Host: And yours sir?
Me: *tightens belt around my karate GI* You can try.
All I ask is that when I’m murdered, you make my chalk outline four sizes smaller.
I’ve never related to a meme more in my life #gradschool
Couple down the street from us celebrated 53 years of marriage the other day.
I asked the wife “how did you do it?”
She said “my knees tired”.
They go to church every Sunday so I THINK she meant pray.
But Jesus Christ i just ain’t all the way sure.
If you wait for the perfect time. You will become a perfectionist at waiting.
Am I flattered when a man hits on me? Yes, but I also saw that same man whispering sweet nothings to a piece of pecan pie the other day, so not too flattered.
[first day as a bartender]
Customer: I’ll have a martini, dry
Me, staring at all the liquid ingredients: I don’t know how to tell you this
Me: I think my computer’s broken
Boss: just give it to the IT guy
Me: okay *walks outside and tosses my laptop into the sewer* good luck
Me: I’ll take these shovels. Do you carry limes
Cashier: *suspicious* Do you mean lime?
Me: Which one goes in rum and coke?
Cashier: Limes
Me: The other one, the dead body one
[White House]
Any ideas on how to defeat ISIS?
*Biden excitedly raises hand*
Besides assembling the Avengers.
*Biden dejectedly lowers hand*
[at Waldo’s trial]
Judge: Jury, how do you find the defendant?

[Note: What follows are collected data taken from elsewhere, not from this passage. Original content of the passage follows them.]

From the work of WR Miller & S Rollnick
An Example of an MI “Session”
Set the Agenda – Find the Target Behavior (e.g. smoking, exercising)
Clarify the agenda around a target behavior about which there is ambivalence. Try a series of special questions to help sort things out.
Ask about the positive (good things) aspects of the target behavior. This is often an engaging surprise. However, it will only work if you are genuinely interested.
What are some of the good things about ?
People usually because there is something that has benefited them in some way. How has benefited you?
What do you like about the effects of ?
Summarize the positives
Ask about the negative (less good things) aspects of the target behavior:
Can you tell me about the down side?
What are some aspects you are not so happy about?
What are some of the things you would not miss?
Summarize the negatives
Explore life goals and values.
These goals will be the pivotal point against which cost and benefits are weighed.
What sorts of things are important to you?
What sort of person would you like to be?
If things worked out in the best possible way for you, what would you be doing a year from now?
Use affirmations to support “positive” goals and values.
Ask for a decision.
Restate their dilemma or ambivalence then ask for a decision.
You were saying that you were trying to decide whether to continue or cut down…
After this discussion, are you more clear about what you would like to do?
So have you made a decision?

Jury: We the jury find the defendant by looking in the top left of the page
They say 9 or 10 is a good age to tell your kid they were adopted, but only IF they were adopted.
ME: Hello, Amazon Support? Yeah this package I just got looks like it was smashed from the inside with a bunch of hammers!

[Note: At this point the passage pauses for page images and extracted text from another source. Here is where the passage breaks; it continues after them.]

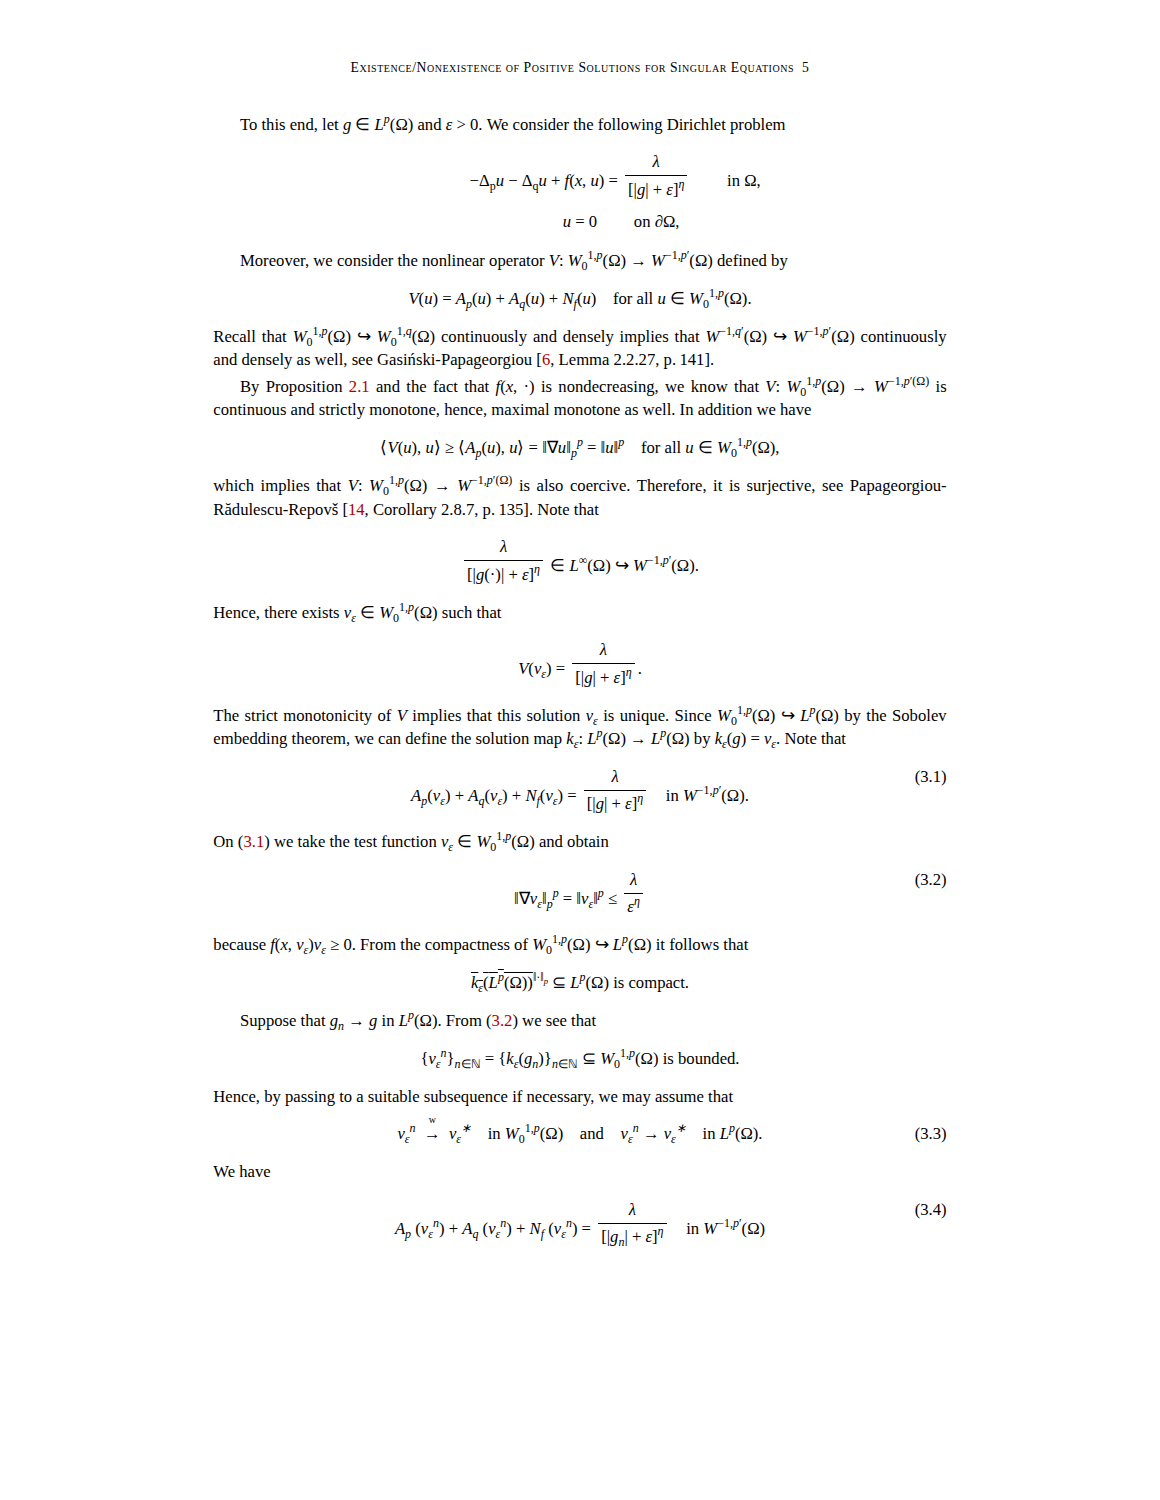Existence/Nonexistence of Positive Solutions for Singular Equations 5
To this end, let g ∈ Lp(Ω) and ε > 0. We consider the following Dirichlet problem
−Δpu − Δqu + f(x, u) = λ[|g| + ε]η in Ω,
u = 0 on ∂Ω,
Moreover, we consider the nonlinear operator V: W01,p(Ω) → W−1,p′(Ω) defined by
V(u) = Ap(u) + Aq(u) + Nf(u) for all u ∈ W01,p(Ω).
Recall that W01,p(Ω) ↪ W01,q(Ω) continuously and densely implies that W−1,q′(Ω) ↪ W−1,p′(Ω) continuously and densely as well, see Gasiński-Papageorgiou [6, Lemma 2.2.27, p. 141].
By Proposition 2.1 and the fact that f(x, ·) is nondecreasing, we know that V: W01,p(Ω) → W−1,p′(Ω) is continuous and strictly monotone, hence, maximal monotone as well. In addition we have
⟨V(u), u⟩ ≥ ⟨Ap(u), u⟩ = ‖∇u‖pp = ‖u‖p for all u ∈ W01,p(Ω),
which implies that V: W01,p(Ω) → W−1,p′(Ω) is also coercive. Therefore, it is surjective, see Papageorgiou-Rădulescu-Repovš [14, Corollary 2.8.7, p. 135]. Note that
λ[|g(·)| + ε]η ∈ L∞(Ω) ↪ W−1,p′(Ω).
Hence, there exists vε ∈ W01,p(Ω) such that
V(vε) = λ[|g| + ε]η.
The strict monotonicity of V implies that this solution vε is unique. Since W01,p(Ω) ↪ Lp(Ω) by the Sobolev embedding theorem, we can define the solution map kε: Lp(Ω) → Lp(Ω) by kε(g) = vε. Note that
Ap(vε) + Aq(vε) + Nf(vε) = λ[|g| + ε]η in W−1,p′(Ω). (3.1)
On (3.1) we take the test function vε ∈ W01,p(Ω) and obtain
‖∇vε‖pp = ‖vε‖p ≤ λεη (3.2)
because f(x, vε)vε ≥ 0. From the compactness of W01,p(Ω) ↪ Lp(Ω) it follows that
kε(Lp(Ω))‖·‖p ⊆ Lp(Ω) is compact.
Suppose that gn → g in Lp(Ω). From (3.2) we see that
{vεn}n∈ℕ = {kε(gn)}n∈ℕ ⊆ W01,p(Ω) is bounded.
Hence, by passing to a suitable subsequence if necessary, we may assume that
vεn w→ vε∗ in W01,p(Ω) and vεn → vε∗ in Lp(Ω). (3.3)
We have
Ap (vεn) + Aq (vεn) + Nf (vεn) = λ[|gn| + ε]η in W−1,p′(Ω) (3.4)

AMAZON: Sorry sir, what was in the package?
ME: Hammers
Sundries sounds like something grandma would call scandalous underwear
It’s not Christmas until the stockings are hung, the tree is trimmed and Hans Gruber falls from the top of Nakatomi Plaza.

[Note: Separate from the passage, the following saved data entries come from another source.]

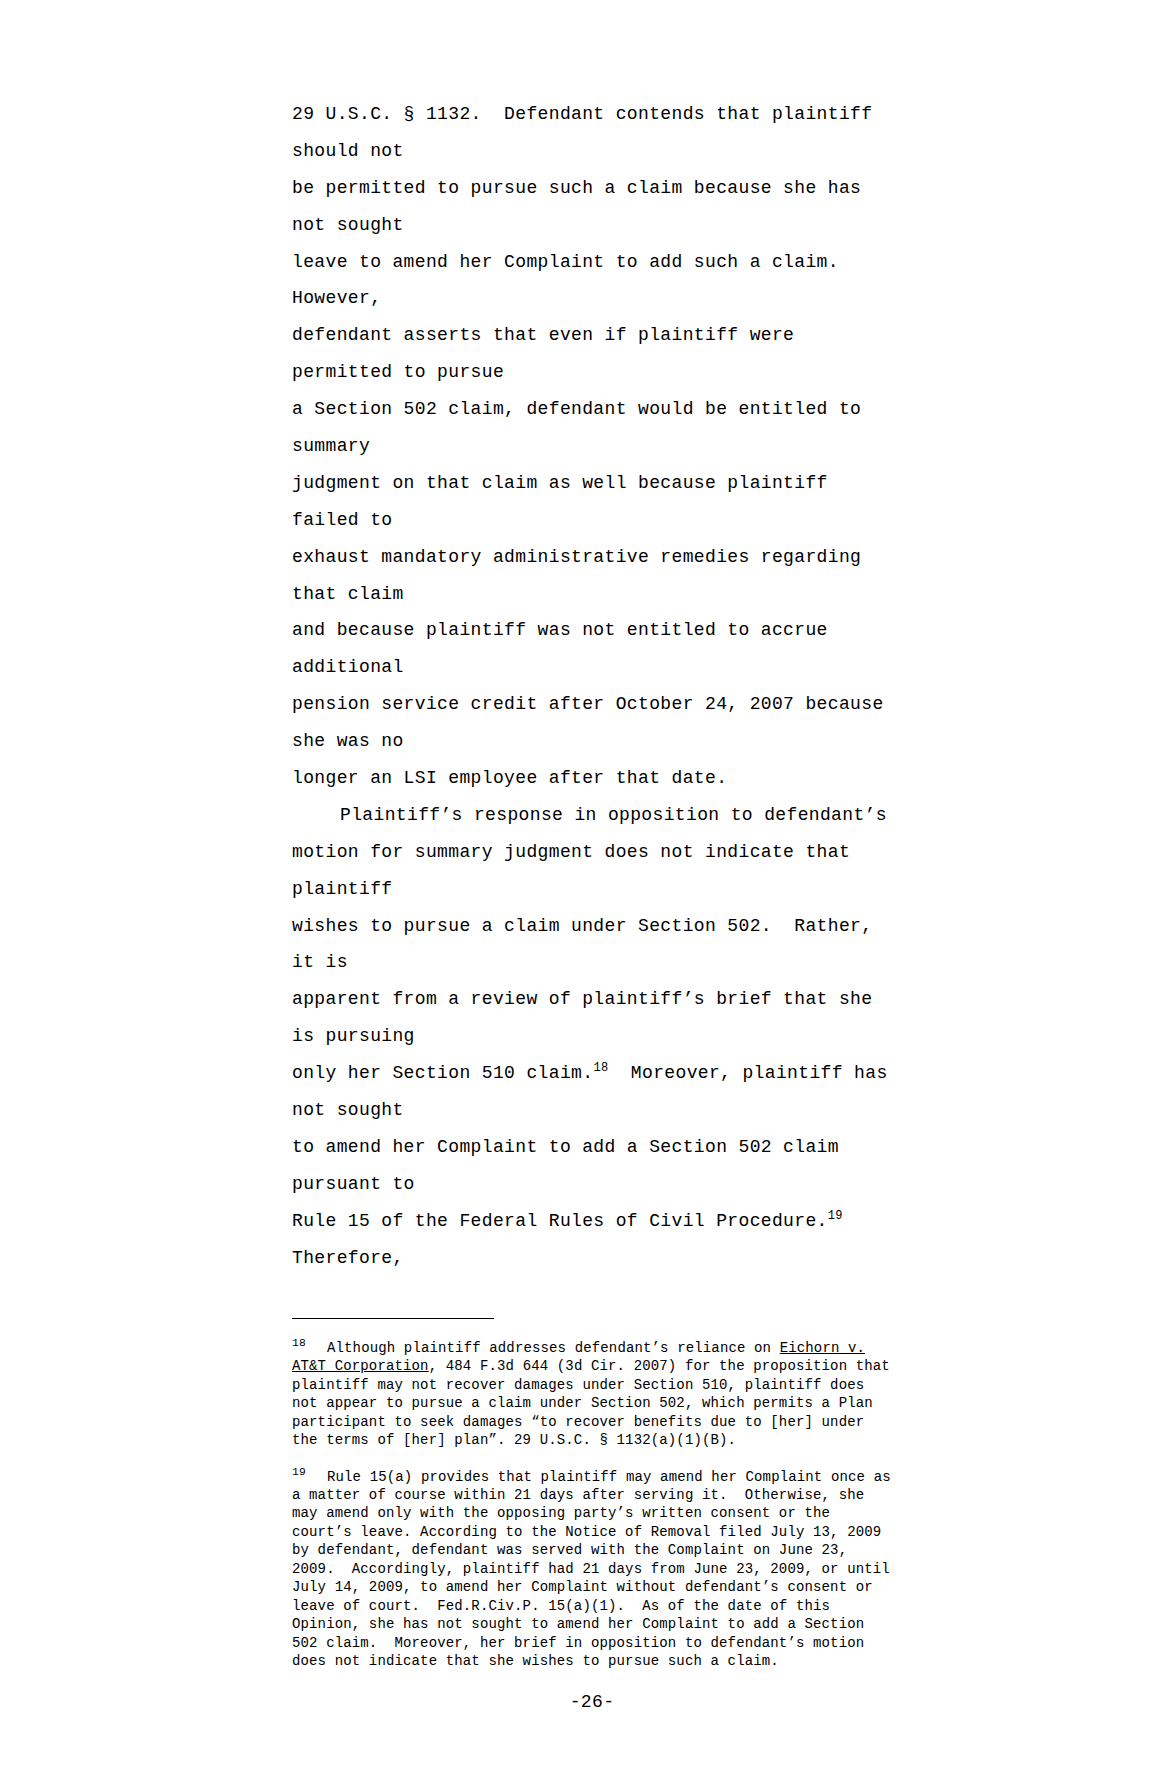29 U.S.C. § 1132. Defendant contends that plaintiff should not
be permitted to pursue such a claim because she has not sought
leave to amend her Complaint to add such a claim. However,
defendant asserts that even if plaintiff were permitted to pursue
a Section 502 claim, defendant would be entitled to summary
judgment on that claim as well because plaintiff failed to
exhaust mandatory administrative remedies regarding that claim
and because plaintiff was not entitled to accrue additional
pension service credit after October 24, 2007 because she was no
longer an LSI employee after that date.
Plaintiff’s response in opposition to defendant’s
motion for summary judgment does not indicate that plaintiff
wishes to pursue a claim under Section 502. Rather, it is
apparent from a review of plaintiff’s brief that she is pursuing
only her Section 510 claim.18 Moreover, plaintiff has not sought
to amend her Complaint to add a Section 502 claim pursuant to
Rule 15 of the Federal Rules of Civil Procedure.19 Therefore,
18 Although plaintiff addresses defendant’s reliance on Eichorn v. AT&T Corporation, 484 F.3d 644 (3d Cir. 2007) for the proposition that plaintiff may not recover damages under Section 510, plaintiff does not appear to pursue a claim under Section 502, which permits a Plan participant to seek damages “to recover benefits due to [her] under the terms of [her] plan”. 29 U.S.C. § 1132(a)(1)(B).
19 Rule 15(a) provides that plaintiff may amend her Complaint once as a matter of course within 21 days after serving it. Otherwise, she may amend only with the opposing party’s written consent or the court’s leave. According to the Notice of Removal filed July 13, 2009 by defendant, defendant was served with the Complaint on June 23, 2009. Accordingly, plaintiff had 21 days from June 23, 2009, or until July 14, 2009, to amend her Complaint without defendant’s consent or leave of court. Fed.R.Civ.P. 15(a)(1). As of the date of this Opinion, she has not sought to amend her Complaint to add a Section 502 claim. Moreover, her brief in opposition to defendant’s motion does not indicate that she wishes to pursue such a claim.
-26-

Pretty sure nobody would run marathons if they were never allowed to talk about running marathons.
Me: SORRY I HAVE TO HANG UP I’M HEADING INTO A TUNNEL
* hangs up land-line *
a robber breaking into my house and putting two left shoes on my feet so when I wake up to chase after him I just run in a circle
me: look, I’m just saying things have gotten really complicated, and I think we need to start over
box of plastic wrap:
“I just bought a kitchen stove, but you know, you can never have too many of those. I should buy one for every room in the house.” -how Amazon believes people think
As a general rule of thumb, I avoid pinky promises.
When it says “fussy” and “cries excessively” on the medical form, are they asking about me or the baby?
You know you’re getting old when your friends start having kids on purpose.
Me: *shopping for turtlenecks*
Amazon: People who bought this item also bought lye, plastic sheeting, and a chainsaw
Thank you. I am completely satisfied by your explanation and have no further questions.
– No child ever.
Every time my neighbor puts his kayak on top of his car, I strap a bunch of pool noodles on top of mine. Two can play this game.
Life is like having a brazilian wax. The more times you have the carpet ripped out from under you, the less painful it gets.